Sergey Brin wasn't wearing shoes the first time Google met with the co-founders of Android (GOOG)

Andy Rubin Android Illustration

Back in the early 2000s, the idea behind Android seemed crazy.

Carriers liked to control every aspect of phone launches, from the way phones were marketed to what they were called.

So the proposal of an open software platform that would run across multiple phones regardless of what carrier sold the device seemed impossible back then.

But Andy Rubin, the creator behind Android that left Google in late 2014, found one early supporter: Larry Page.

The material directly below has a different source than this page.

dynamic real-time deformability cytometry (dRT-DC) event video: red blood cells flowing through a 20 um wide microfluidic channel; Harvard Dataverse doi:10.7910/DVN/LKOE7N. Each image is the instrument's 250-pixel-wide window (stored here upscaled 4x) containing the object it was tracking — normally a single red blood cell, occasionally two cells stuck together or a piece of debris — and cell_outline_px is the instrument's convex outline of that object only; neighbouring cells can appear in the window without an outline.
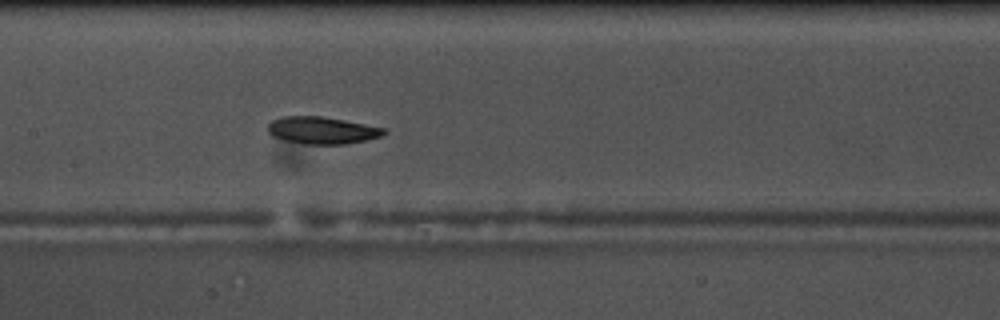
{"species": "common noctule bat (a hibernating species)", "species_latin": "Nyctalus noctula", "temperature_condition": "warm", "stored_images_in_passage": 42, "camera_frame_rate_fps": 3000, "um_per_image_px": 0.085, "animal": {"sex": "male", "body_mass_g": 17.5, "forearm_length_mm": 52.3}, "frame": {"image": 1, "passage_image": 13, "time_ms": 4.0, "image_size_px": [1000, 320], "cell_outline_px": [[388, 132], [380, 136], [364, 140], [344, 144], [304, 144], [284, 140], [272, 136], [268, 132], [268, 124], [272, 120], [280, 116], [320, 116], [344, 120], [384, 128]], "centroid_in_image_um": [27.33, 11.07], "position_along_channel_um": 180.1, "area_um2": 18.26}, "authors_computed_cell_mechanics": {"area_um2": 18.6116, "velocity_mm_per_s": 3.6067, "shape_relaxation_time_tau1_ms": 3.0123, "shape_relaxation_time_tau2_ms": 2.5226, "deformation_change_tau1": 0.1195, "deformation_change_tau2": 0.069}}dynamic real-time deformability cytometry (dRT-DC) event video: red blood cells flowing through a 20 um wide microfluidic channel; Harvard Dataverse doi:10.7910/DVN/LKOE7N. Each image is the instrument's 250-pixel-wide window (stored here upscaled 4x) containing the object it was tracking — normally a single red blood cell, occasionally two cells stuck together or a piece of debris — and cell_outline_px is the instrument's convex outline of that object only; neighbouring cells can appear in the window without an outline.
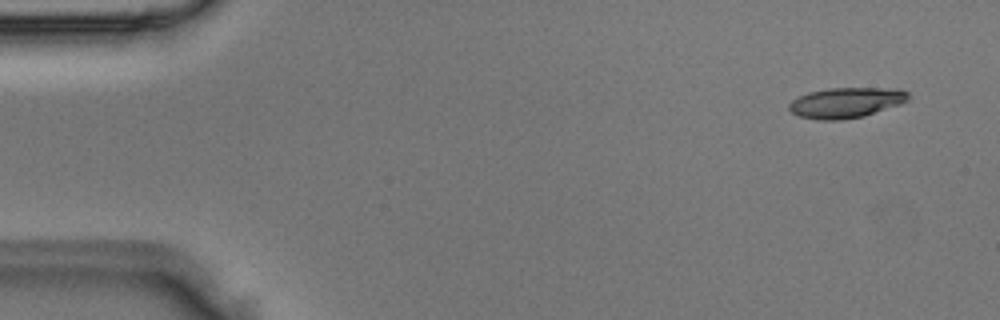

Page, co-founder and CEO of Google, was the company's president of products when he heard about Rubin's idea around 2004. Google told Rubin the company had heard about Android and wanted to "help," a person that worked with Andy Rubin told Business Insider for our recent story about the history of Android.

Rubin and one of his Android co-founders Nick Sears drove down to Google's Mountain View campus during the first week of January. The meeting included Page, Sergey Brin, and Georges Harik, a Google Ventures advisor and one of the company’s first 10 employees.

Here's how the meeting went down, based on what we've heard:

Page was dressed casually in jeans and a T-shirt. Brin wore no shoes but had a plastic Disney watch on his wrist. He sat near two candy jars and popped handfuls into his mouth.

Page wasted no time and praised Rubin’s previous work. He called the T-Mobile Sidekick (which Rubin's previous startup Danger had created) one of the best phones he had ever seen.

Brin jumped in with a few jokes. He also talked with Rubin in meticulous detail about the technology that powered the Sidekick.

The meeting wasn’t all about praising Rubin. Brin wanted to test him too. He kept pressing Rubin about what he could have done differently to make the Sidekick even better, and why he chose to create the phone the way he did.

It wasn’t an aggressive conversation but a collaborative exercise in problem solving.

When Rubin and Sears walked out of that meeting, one thing was clear: Google was interested in Android. But it wasn’t clear why.

Was Google their friend or foe? Was it developing its own mobile software and learning from the competition?